Peut également traduire un trouble indemnisable la modification d’une situation pré-existante, et dès lors considérée comme « admise » par le voisinage. Ainsi a été considéré comme un trouble indemnisable le remplacement par des voisins situés à l’étage au-dessus d’une moquette et de matériaux insonorisés par un carrelage entraînant la perception de bruits de pas et chocs divers (CA Paris, 7e ch., 11 juill. 1986) ; alors que la perception de pas ou de voix ne caractérise aucune anormalité dans un immeuble d’habitation collectif à l’insonorisation imparfaite dès lors qu’il n’est pas démontré que le responsable allégué de ces troubles se livrerait à des activités bruyantes ou des nuisances spécifiques (CA Paris 20 Janvier 2016).

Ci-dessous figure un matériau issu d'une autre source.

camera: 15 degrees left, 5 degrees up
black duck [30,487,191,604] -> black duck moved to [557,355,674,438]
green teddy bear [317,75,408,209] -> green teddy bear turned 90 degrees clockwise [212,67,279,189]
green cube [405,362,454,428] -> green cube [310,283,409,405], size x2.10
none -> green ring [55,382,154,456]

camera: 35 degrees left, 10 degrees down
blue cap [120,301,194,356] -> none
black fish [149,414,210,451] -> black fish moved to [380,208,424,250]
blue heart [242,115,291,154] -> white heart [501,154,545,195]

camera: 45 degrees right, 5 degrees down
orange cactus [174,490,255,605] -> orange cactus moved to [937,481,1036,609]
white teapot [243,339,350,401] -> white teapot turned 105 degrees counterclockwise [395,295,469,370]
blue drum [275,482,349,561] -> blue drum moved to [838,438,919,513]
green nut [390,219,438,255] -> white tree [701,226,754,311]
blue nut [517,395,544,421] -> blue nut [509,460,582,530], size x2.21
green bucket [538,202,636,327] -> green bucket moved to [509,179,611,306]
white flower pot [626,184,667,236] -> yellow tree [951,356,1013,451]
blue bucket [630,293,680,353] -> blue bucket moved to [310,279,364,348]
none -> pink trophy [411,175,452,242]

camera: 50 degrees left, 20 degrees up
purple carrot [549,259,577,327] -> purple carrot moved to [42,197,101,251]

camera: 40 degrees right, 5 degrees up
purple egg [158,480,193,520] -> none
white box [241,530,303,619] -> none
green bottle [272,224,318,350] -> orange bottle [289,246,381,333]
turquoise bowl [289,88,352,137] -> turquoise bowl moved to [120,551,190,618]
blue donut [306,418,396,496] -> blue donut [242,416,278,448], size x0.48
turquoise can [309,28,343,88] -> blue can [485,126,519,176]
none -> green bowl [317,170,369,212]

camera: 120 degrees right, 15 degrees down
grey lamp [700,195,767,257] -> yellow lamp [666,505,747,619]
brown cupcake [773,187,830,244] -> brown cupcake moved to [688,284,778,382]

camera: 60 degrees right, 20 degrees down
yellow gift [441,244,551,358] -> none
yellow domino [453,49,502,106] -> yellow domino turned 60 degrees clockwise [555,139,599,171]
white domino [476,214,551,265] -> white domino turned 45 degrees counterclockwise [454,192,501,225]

Enfin, les tribunaux tiennent également compte de la durée pendant laquelle sont subies les nuisances évoquées : ainsi, l’indemnisation des nuisances sonores provenant d’un télésiège situé à 30 mètres de l’immeuble du « plaignant » seront calculées en tenant compte du caractère saisonnier du trouble et seront sans commune mesure avec la réparation des troubles subis pendant 6 années du fait d’une installation de broyage-concassage. De la même manière, les bruits provoqués par une piscine depuis sa mise en service en 1998 jusqu’en 2004 (date de mise en place d’un dispositif d’atténuation) seront évalués « eu égard à la longueur de la période pendant laquelle les troubles anormaux du voisinage ont été constatés ». Des plantations de bambous peuvent également caractériser un tel trouble dès lors que, compte tenu de leur envahissement, elles obstruent la luminosité et risquent de provoquer des dégâts aux canalisations et fondations se trouvant à proximité (CA COLMAR 18 janvier 2016).

En résumé, les tribunaux prennent en compte les situations qui leur sont soumises de manière concrète et au vu de ce qui est « admissible ». En revanche, ils ne tiennent généralement pas compte de conditions liées à la situation personnelle de la « victime » des nuisances, estimant notamment qu’une hypersensibilité au bruit, ou des troubles psychosomatiques que les victimes estimaient liées au bruit ne caractérisaient pas un trouble du voisinage. Toutefois et dans ces hypothèses, c’est surtout la question du lien entre le bruit et la conséquence alléguée qui était mis en question.

Il est essentiel en toute hypothèse que la demande présentée soit justifiée au vu des exigences des tribunaux et des circonstances précises de chaque situation.